Her mouth dropped open. “You did?”

“Yes. I was thinking about you. And where you might be. And I remembered this garden. Your mother planted it for you. After you were born. Roses were her favorite flower, and that’s why she named you Rose. And after she got sick she left this for you.”

“I didn’t know you... I didn’t know you knew anything about me.”

He drew closer to her, kneeling down slowly on the ground in front of her, the dew from the grass soaking into his pants. He looked up at her, something about the position familiar, something about the moment echoing in his mind.

He could see her blue eyes, full of sadness, tears tracking down her cheeks as he looked up at her from his position. Here in this spot. In this very garden.

He lifted his hand, cupping her cheek, mimicking what he had done back then. He slid his thumb along her cheekbone, his heart pounding hard.

“This is where you always go when you’re upset.” He didn’t move his hand from her face, and she didn’t pull away.

She just stared at him, her cheeks turning a darker shade of pink. “How do you know that?”

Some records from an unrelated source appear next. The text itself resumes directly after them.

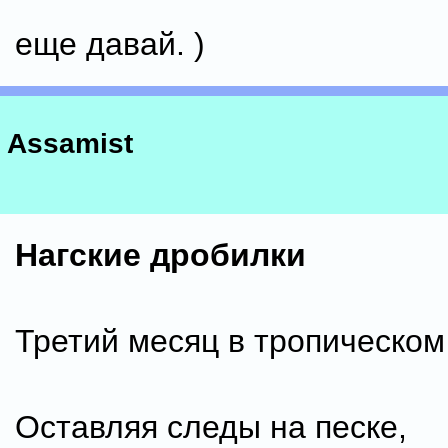
еще давай. )
Assamist
Нагские дробилки
Третий месяц в тропическом
Оставляя следы на песке,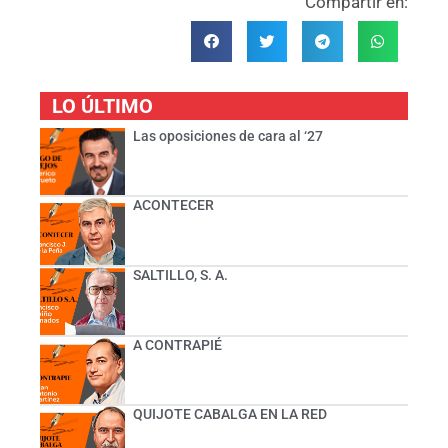
Compartir en:
LO ÚLTIMO
Las oposiciones de cara al ‘27
ACONTECER
SALTILLO, S. A.
A CONTRAPIÉ
QUIJOTE CABALGA EN LA RED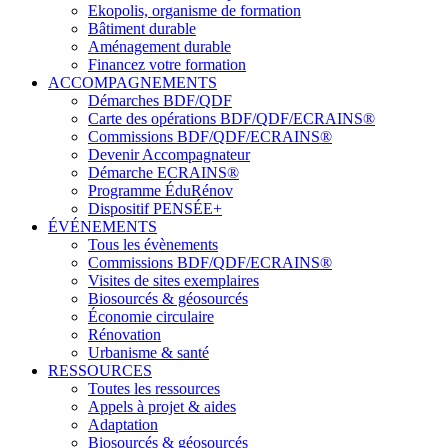
Ekopolis, organisme de formation
Bâtiment durable
Aménagement durable
Financez votre formation
ACCOMPAGNEMENTS
Démarches BDF/QDF
Carte des opérations BDF/QDF/ECRAINS®
Commissions BDF/QDF/ECRAINS®
Devenir Accompagnateur
Démarche ECRAINS®
Programme ÉduRénov
Dispositif PENSÉE+
ÉVÉNEMENTS
Tous les évènements
Commissions BDF/QDF/ECRAINS®
Visites de sites exemplaires
Biosourcés & géosourcés
Économie circulaire
Rénovation
Urbanisme & santé
RESSOURCES
Toutes les ressources
Appels à projet & aides
Adaptation
Biosourcés & géosourcés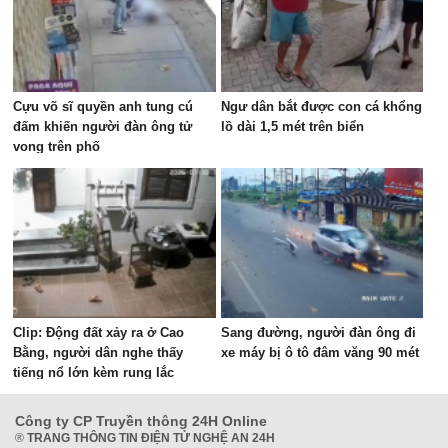
Cựu võ sĩ quyền anh tung cú
Ngư dân bắt được con cá khổng
đấm khiến người đàn ông tử
lồ dài 1,5 mét trên biển
vong trên phố
Clip: Động đất xảy ra ở Cao
Sang đường, người đàn ông đi
Bằng, người dân nghe thấy
xe máy bị ô tô đâm văng 90 mét
tiếng nổ lớn kèm rung lắc
Công ty CP Truyền thông 24H Online
®
TRANG THÔNG TIN ĐIỆN TỬ NGHỆ AN 24H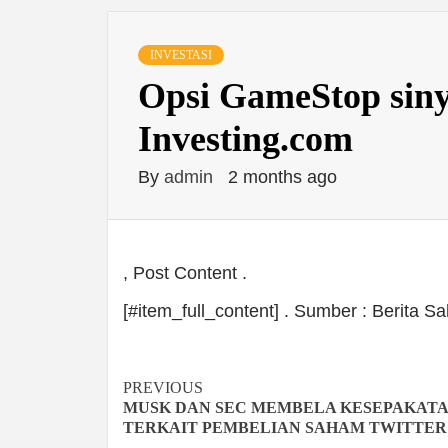
INVESTASI
Opsi GameStop sinya
Investing.com
By
admin
2 months ago
, Post Content .
[#item_full_content] . Sumber : Berita 
Continue
PREVIOUS
MUSK DAN SEC MEMBELA KESEPAKATAN 
Reading
TERKAIT PEMBELIAN SAHAM TWITTER 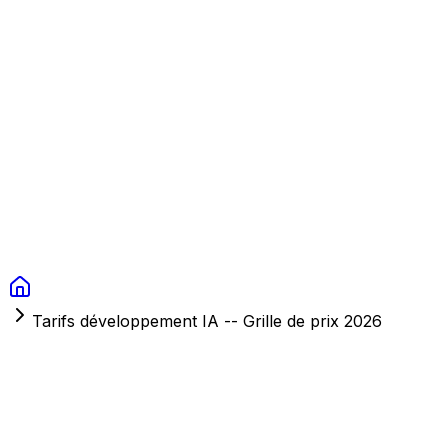
Context Studios
Solutions
Services
Portfolio
À Propos
Ressources
FAQ
Switch language
Réserver
Tarifs développement IA -- Grille de prix 2026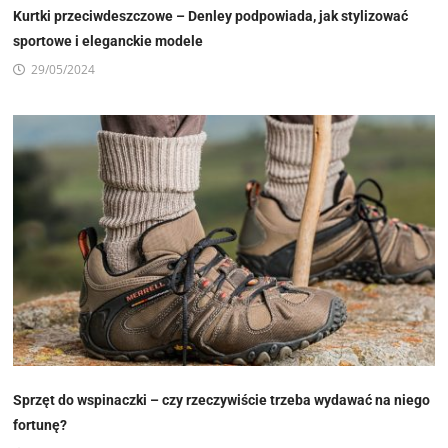
Kurtki przeciwdeszczowe – Denley podpowiada, jak stylizować
sportowe i eleganckie modele
29/05/2024
Sprzęt do wspinaczki – czy rzeczywiście trzeba wydawać na niego
fortunę?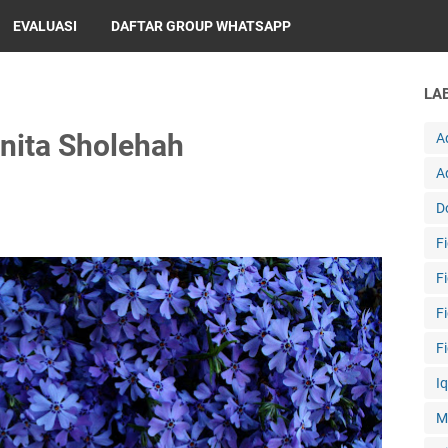
EVALUASI
DAFTAR GROUP WHATSAPP
LA
anita Sholehah
A
A
D
F
F
F
F
I
M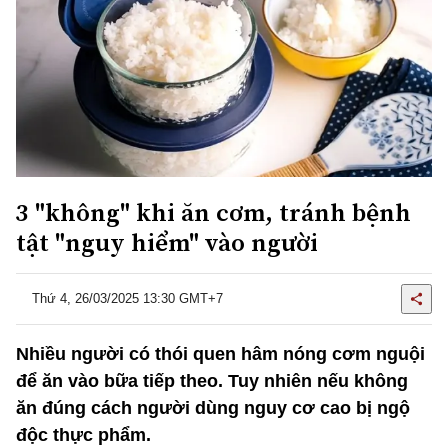
3 "không" khi ăn cơm, tránh bệnh
tật "nguy hiểm" vào người
Thứ 4, 26/03/2025 13:30 GMT+7
Nhiều người có thói quen hâm nóng cơm nguội
để ăn vào bữa tiếp theo. Tuy nhiên nếu không
ăn đúng cách người dùng nguy cơ cao bị ngộ
độc thực phẩm.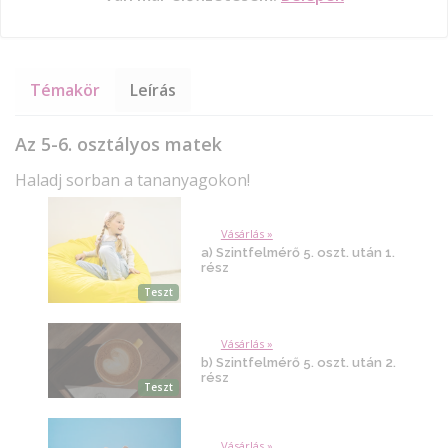
Témakör
Leírás
Az 5-6. osztályos matek
Haladj sorban a tananyagokon!
Vásárlás »
a) Szintfelmérő 5. oszt. után 1.
rész
Teszt
Vásárlás »
b) Szintfelmérő 5. oszt. után 2.
rész
Teszt
Vásárlás »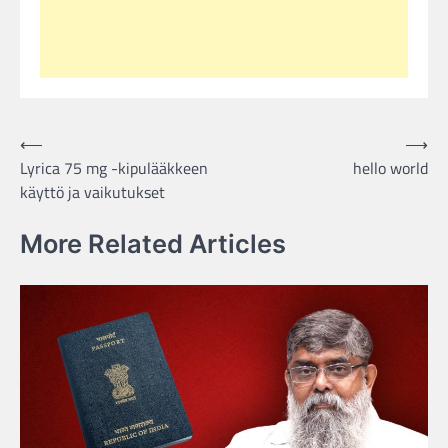
Post
⟵
⟶
Lyrica 75 mg -kipulääkkeen
hello world
navigation
käyttö ja vaikutukset
More Related Articles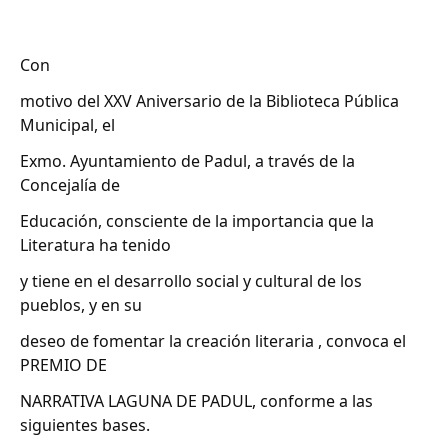
Con
motivo del XXV Aniversario de la Biblioteca Pública
Municipal, el
Exmo. Ayuntamiento de Padul, a través de la
Concejalía de
Educación, consciente de la importancia que la
Literatura ha tenido
y tiene en el desarrollo social y cultural de los
pueblos, y en su
deseo de fomentar la creación literaria , convoca el
PREMIO DE
NARRATIVA LAGUNA DE PADUL, conforme a las
siguientes bases.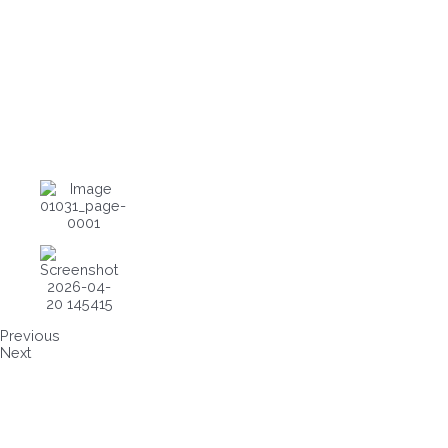
Previous
Next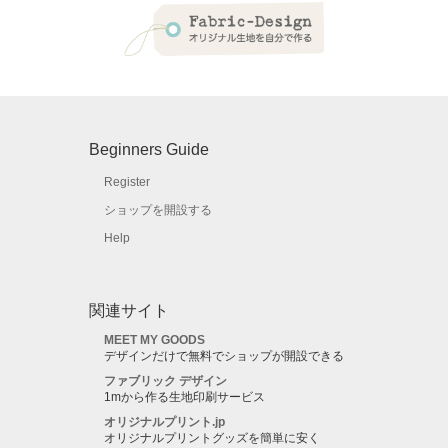
Beginners Guide
Register
ショップを開設する
Help
関連サイト
MEET MY GOODS
デザインだけで無料でショップが開設できる
ファブリック デザイン
1mから作る生地印刷サービス
オリジナルプリント.jp
オリジナルプリントグッズを簡単に安く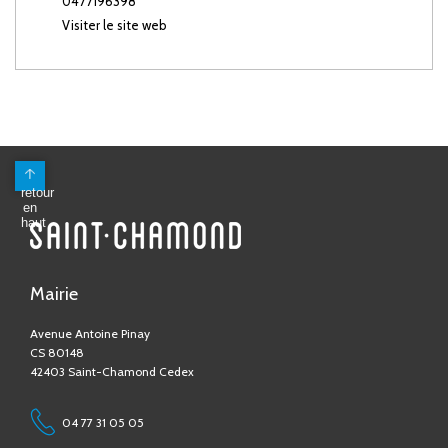
0477196398
Visiter le site web
Mairie
Avenue Antoine Pinay
CS 80148
42403 Saint-Chamond Cedex
04 77 31 05 05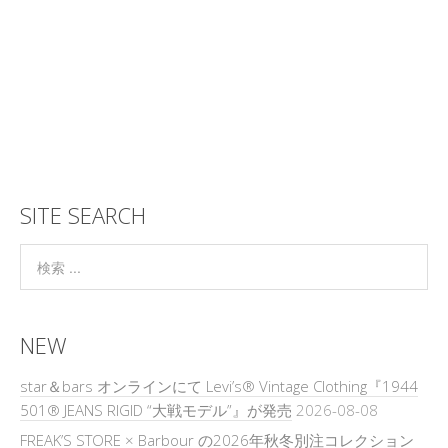
SITE SEARCH
NEW
star＆bars オンラインにて Levi’s® Vintage Clothing『1944
501® JEANS RIGID “大戦モデル”』が発売
2026-08-08
FREAK’S STORE × Barbour の2026年秋冬別注コレクション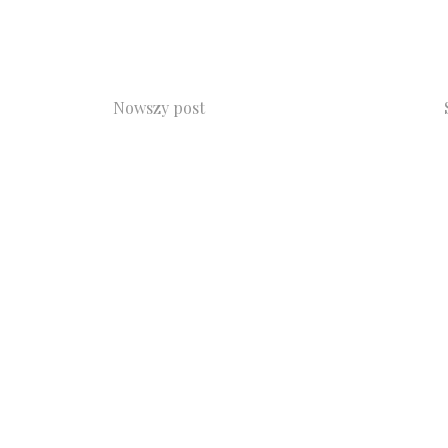
Nowszy post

He never took his eyes from hers. Those eyes. Eyes he had seen just before his accident. The only memory in his mind when he had woken up in the hospital.

“Prom night,” he said, the words coming at the same time as the memory. Just as it had been back in the nursery.

“What?”

“Your prom night.”

“I didn’t know you remembered that,” she said. “What I mean is... I didn’t even know you remembered that when you...remembered everything else.”

“I do. Your date stood you up.”

“My date was a joke to begin with. Nobody wanted to go to the prom with me. I was so weird. And bookish... And afraid of everything.”

“You don’t seem so scared to me. Not anymore.”

She turned her face away from his. “I definitely can be,” she said, her voice soft. “I have been. Afraid of my own shadow. You were right when you said I was hiding here.”

“I was angry when I said that.”

“Yes. But just because you were angry doesn’t mean you weren’t right.”